Gaussian Process Priors

Gaussian processes = a probability distribution over functions. Pick any finite set of input points \{x_1, \ldots, x_n\}; the values \{f(x_1), \ldots, f(x_n)\} are jointly Gaussian:

f(\mathbf{x}) \sim \mathcal{GP}(m(\mathbf{x}), k(\mathbf{x}, \mathbf{x}')).

Specified by a mean function m (often 0) and a covariance kernel k. Sampling from a GP at finitely many points = sampling from a multivariate Gaussian whose covariance matrix is filled in by k.

GPs are nonparametric — model capacity grows with the data. Closed-form Bayesian regression for free; principled uncertainty everywhere. The substrate of Bayesian optimization, active learning, and uncertainty quantification.

Setup

from d2l import torch as d2l
import numpy as np
from scipy.spatial import distance_matrix

d2l.set_figsize()

Sampling from a simple GP

Pick a kernel, evaluate it at a grid → covariance matrix → multivariate normal sample. Each sample is a smooth function:

def lin_func(x, n_sample):
    preds = np.zeros((n_sample, x.shape[0]))
    for ii in range(n_sample):
        w = np.random.normal(0, 1, 2)
        y = w[0] + w[1] * x
        preds[ii, :] = y
    return preds

x_points = np.linspace(-5, 5, 50)
outs = lin_func(x_points, 10)
lw_bd = -2 * np.sqrt((1 + x_points ** 2))
up_bd = 2 * np.sqrt((1 + x_points ** 2))

d2l.plt.fill_between(x_points, lw_bd, up_bd, alpha=0.25)
d2l.plt.plot(x_points, np.zeros(len(x_points)), linewidth=4, color='black')
d2l.plt.plot(x_points, outs.T)
d2l.plt.xlabel("x", fontsize=20)
d2l.plt.ylabel("f(x)", fontsize=20)
d2l.plt.show()

The RBF kernel

k(x, x') = \sigma^2 \exp\!\left(-\frac{(x - x')^2}{2 \ell^2}\right).

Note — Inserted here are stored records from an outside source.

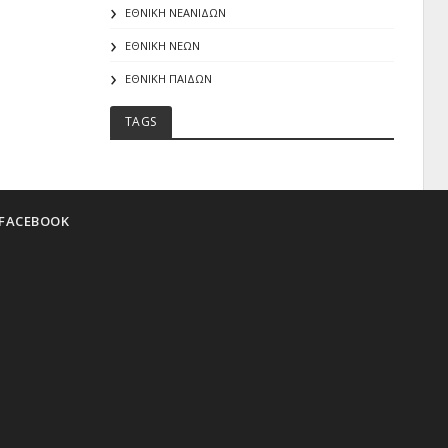
ΕΘΝΙΚΗ ΝΕΑΝΙΔΩΝ
ΕΘΝΙΚΗ ΝΕΩΝ
ΕΘΝΙΚΗ ΠΑΙΔΩΝ
TAGS
FACEBOOK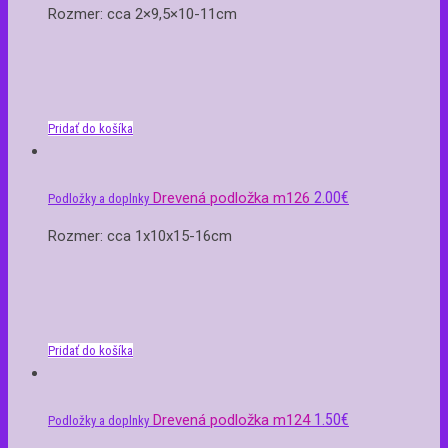
Rozmer: cca 2×9,5×10-11cm
Pridať do košíka
2.00
€
Drevená podložka m126
Podložky a doplnky
Rozmer: cca 1x10x15-16cm
Pridať do košíka
1.50
€
Drevená podložka m124
Podložky a doplnky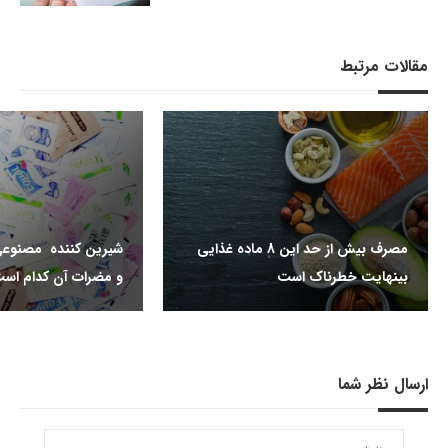
مقالات مرتبط
مصرف بیش از حد این 8 ماده غذایی
شیرین کننده مصنوعی
بینهایت خطرناک است
و مضرات آن کدام اس
ارسال نظر شما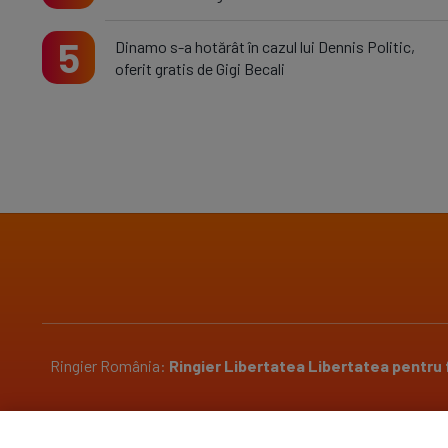
5
Dinamo s-a hotărât în cazul lui Dennis Politic,
oferit gratis de Gigi Becali
Ringier România:
Ringier
Libertatea
Libertatea pentru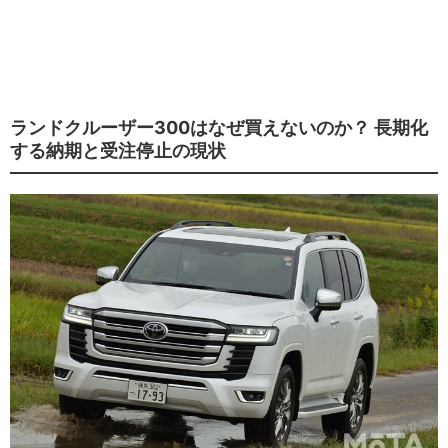
ランドクルーザー300はなぜ買えないのか？ 長期化
する納期と受注停止の現状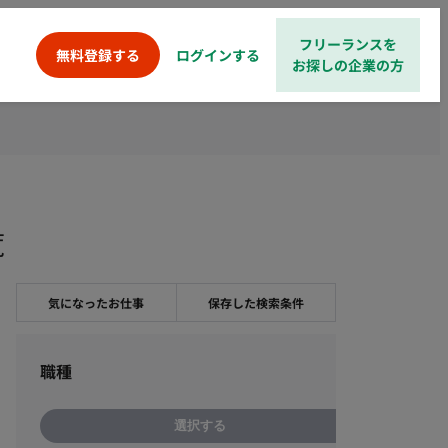
フリーランスを
ログインする
無料登録する
お探しの企業の方
覧
気になったお仕事
保存した検索条件
職種
選択する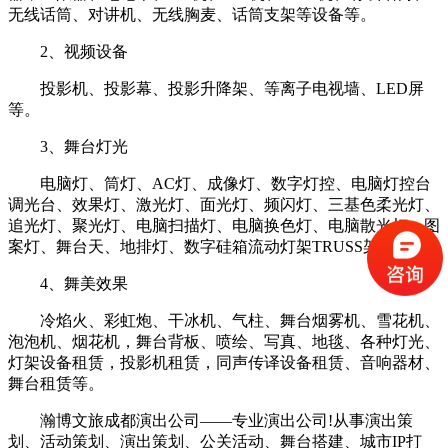
无线话筒、对讲机、无线胸麦、话筒支架等设备等。
2、视频设备
投影机、投影幕、投影升降架、等离子电视墙、LED屏
等。
3、舞台灯光
电脑灯、筒灯、AC灯、成像灯、数字灯控、电脑灯控台
调光台、效果灯、激光灯、面光灯、频闪灯、三基色柔光灯、
追光灯、聚光灯、电脑扫描灯、电脑换色灯、电脑散光灯、图
案灯、舞台天、地排灯、数字硅箱流动灯架TRUSS架等。
4、舞美效果
冷焰火、彩虹炮、干冰机、气柱、舞台烟雾机、雪花机、
泡泡机、烟花机，舞台背板、喷绘、写真、地毯、各种灯光、
灯架设备租赁，投影机租赁，同声传译设备租赁、音响器材、
舞台租赁等。
瀚博文旅成都演出公司——专业演出公司!从事演出策
划、活动策划、演出策划、公关活动、舞台搭建、城市IP打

Two hyperparameters: amplitude \sigma and length-scale \ell. Long \ell → smooth functions; short \ell → wiggly functions. Most-used kernel for general-purpose regression:

def rbfkernel(x1, x2, ls=4.):
    dist = distance_matrix(np.expand_dims(x1, 1), np.expand_dims(x2, 1))
    return np.exp(-(1. / ls**2 / 2) * (dist ** 2))

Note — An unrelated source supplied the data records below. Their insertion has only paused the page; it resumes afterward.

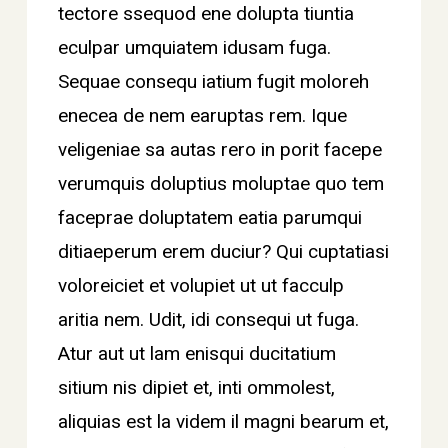
tectore ssequod ene dolupta tiuntia
eculpar umquiatem idusam fuga.
Sequae consequ iatium fugit moloreh
enecea de nem earuptas rem. Ique
veligeniae sa autas rero in porit facepe
verumquis doluptius moluptae quo tem
faceprae doluptatem eatia parumqui
ditiaeperum erem duciur? Qui cuptatiasi
voloreiciet et volupiet ut ut facculp
aritia nem. Udit, idi consequi ut fuga.
Atur aut ut lam enisqui ducitatium
sitium nis dipiet et, inti ommolest,
aliquias est la videm il magni bearum et,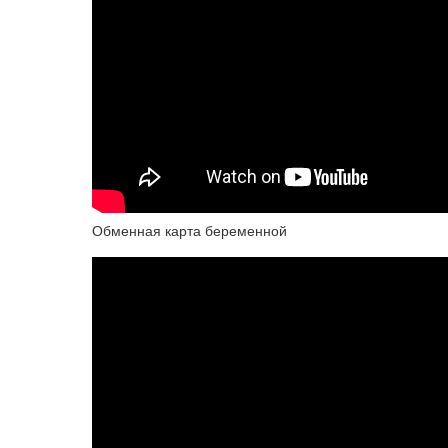
Обменная карта беременной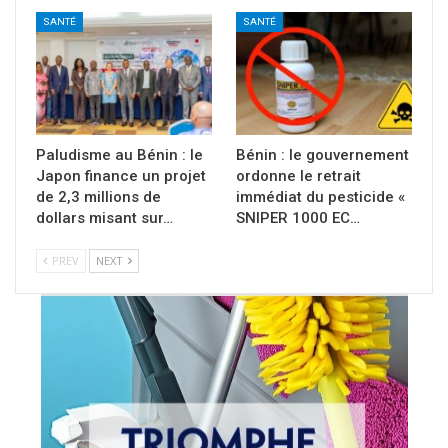
SANTÉ
SANTÉ
Paludisme au Bénin : le
Bénin : le gouvernement
Japon finance un projet
ordonne le retrait
de 2,3 millions de
immédiat du pesticide «
dollars misant sur…
SNIPER 1000 EC…
PREV
NEXT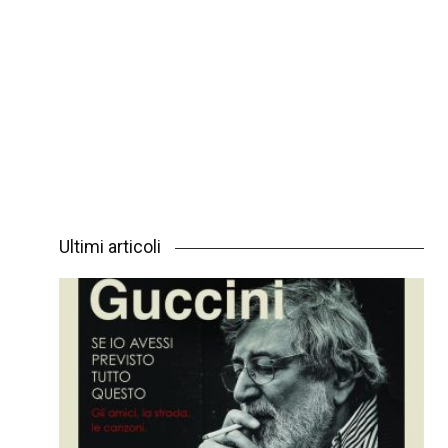
Ultimi articoli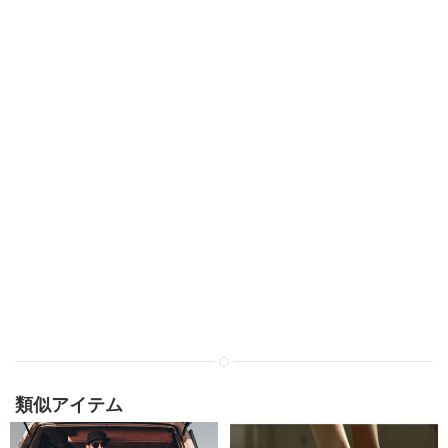
類似アイテム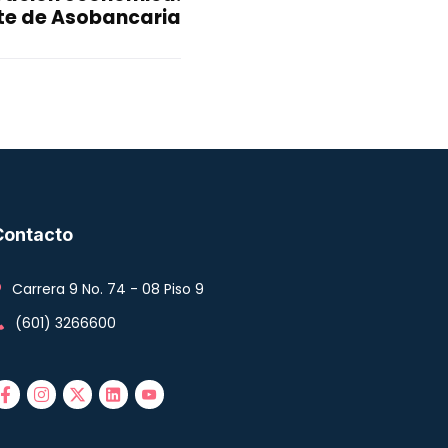
te de Asobancaria
Contacto
Carrera 9 No. 74 - 08 Piso 9
(601) 3266600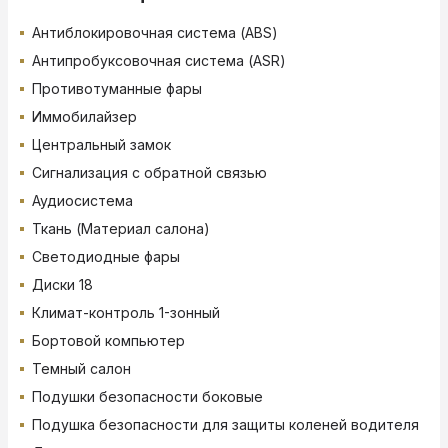
Антиблокировочная система (ABS)
Антипробуксовочная система (ASR)
Противотуманные фары
Иммобилайзер
Центральный замок
Сигнализация с обратной связью
Аудиосистема
Ткань (Материал салона)
Светодиодные фары
Диски 18
Климат-контроль 1-зонный
Бортовой компьютер
Темный салон
Подушки безопасности боковые
Подушка безопасности для защиты коленей водителя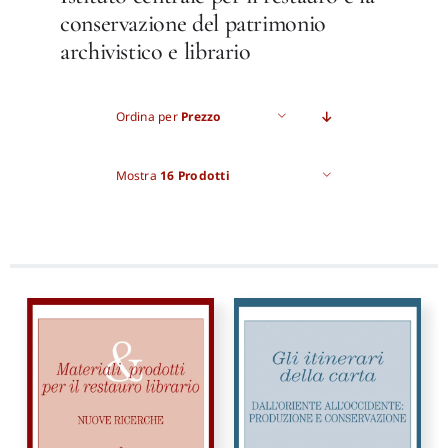
conservazione del patrimonio
archivistico e librario
Pro
Gan
Ordina per
Prezzo
Mostra
16 Prodotti
New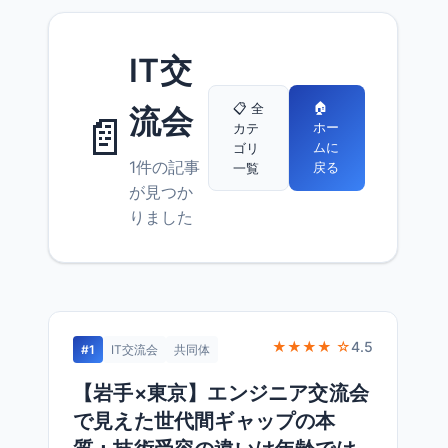
IT交
🏠
📋 全
流会
📄
ホー
カテ
ムに
ゴリ
1件の記事
戻る
一覧
が見つか
りました
★★★★ ☆
4.5
#1
IT交流会
共同体
【岩手×東京】エンジニア交流会
で見えた世代間ギャップの本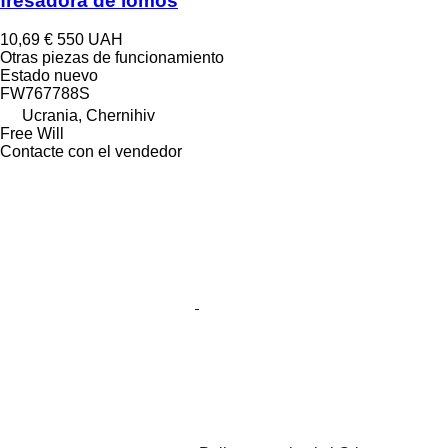
fresadora de lomos
10,69 €
550 UAH
Otras piezas de funcionamiento
Estado
nuevo
FW767788S
Ucrania, Chernihiv
Free Will
Contacte con el vendedor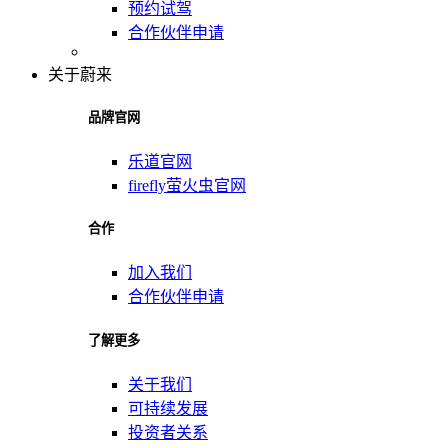
预约试驾
合作伙伴申请
关于蔚来
品牌官网
乐道官网
firefly萤火虫官网
合作
加入我们
合作伙伴申请
了解更多
关于我们
可持续发展
投资者关系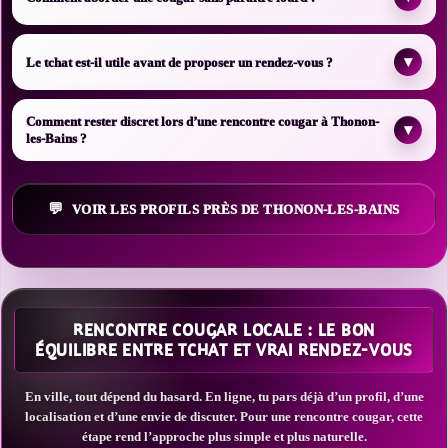
▾
Le tchat est-il utile avant de proposer un rendez-vous ?
Comment rester discret lors d’une rencontre cougar à Thonon-
▾
les-Bains ?
VOIR LES PROFILS PRÈS DE THONON-LES-BAINS
RENCONTRE COUGAR LOCALE : LE BON
ÉQUILIBRE ENTRE TCHAT ET VRAI RENDEZ-VOUS
En ville, tout dépend du hasard. En ligne, tu pars déjà d’un profil, d’une
localisation et d’une envie de discuter. Pour une rencontre cougar, cette
étape rend l’approche plus simple et plus naturelle.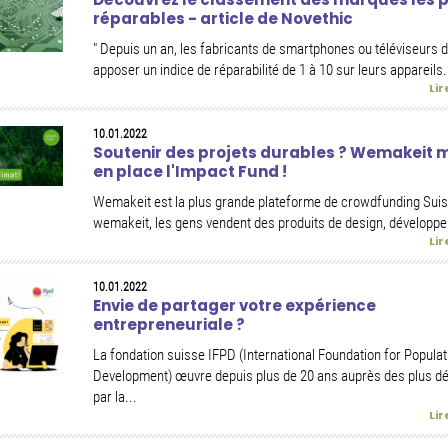
réparables - article de Novethic
" Depuis un an, les fabricants de smartphones ou téléviseurs d
apposer un indice de réparabilité de 1 à 10 sur leurs appareils. 
Lir
10.01.2022
Soutenir des projets durables ? Wemakeit 
en place l'Impact Fund !
Wemakeit est la plus grande plateforme de crowdfunding Sui
wemakeit, les gens vendent des produits de design, développen
Lir
10.01.2022
Envie de partager votre expérience
entrepreneuriale ?
La fondation suisse IFPD (International Foundation for Populat
Development) œuvre depuis plus de 20 ans auprès des plus d
par la...
Lir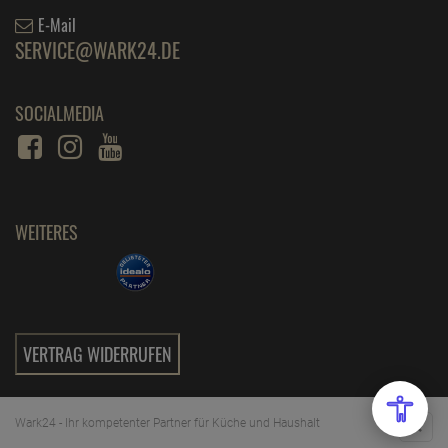
E-Mail
SERVICE@WARK24.DE
SOCIALMEDIA
WEITERES
VERTRAG WIDERRUFEN
Wark24 - Ihr kompetenter Partner für Küche und Haushalt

x_points = np.linspace(0, 5, 50)
meanvec = np.zeros(len(x_points))
covmat = rbfkernel(x_points,x_points, 1)

prior_samples= np.random.multivariate_normal(meanvec, covmat, size=5);
d2l.plt.plot(x_points, prior_samples.T, alpha=0.5)
d2l.plt.show()

Neural network kernels

An infinitely wide one-hidden-layer Bayesian neural network becomes a Gaussian process:

f(x) = b + \sum_{i=1}^{J} v_i h(x; u_i).

With zero-mean independent weights, finite collections of function values are jointly Gaussian, with

m(x)=E[f(x)]=0, k(x,x')=E[f(x)f(x')].

RBF kernels are stationary: behavior depends only on x-x'. Neural network kernels are non-stationary, so the function class can change across input space.

Recap

GP = distribution over functions defined by mean + kernel.
Finite-dim marginal = multivariate Gaussian; that’s what makes GPs tractable.
Kernel design = function-class design (smoothness, periodicity, ARD, deep kernels, …).
Posterior inference (next deck) is closed-form Gaussian arithmetic.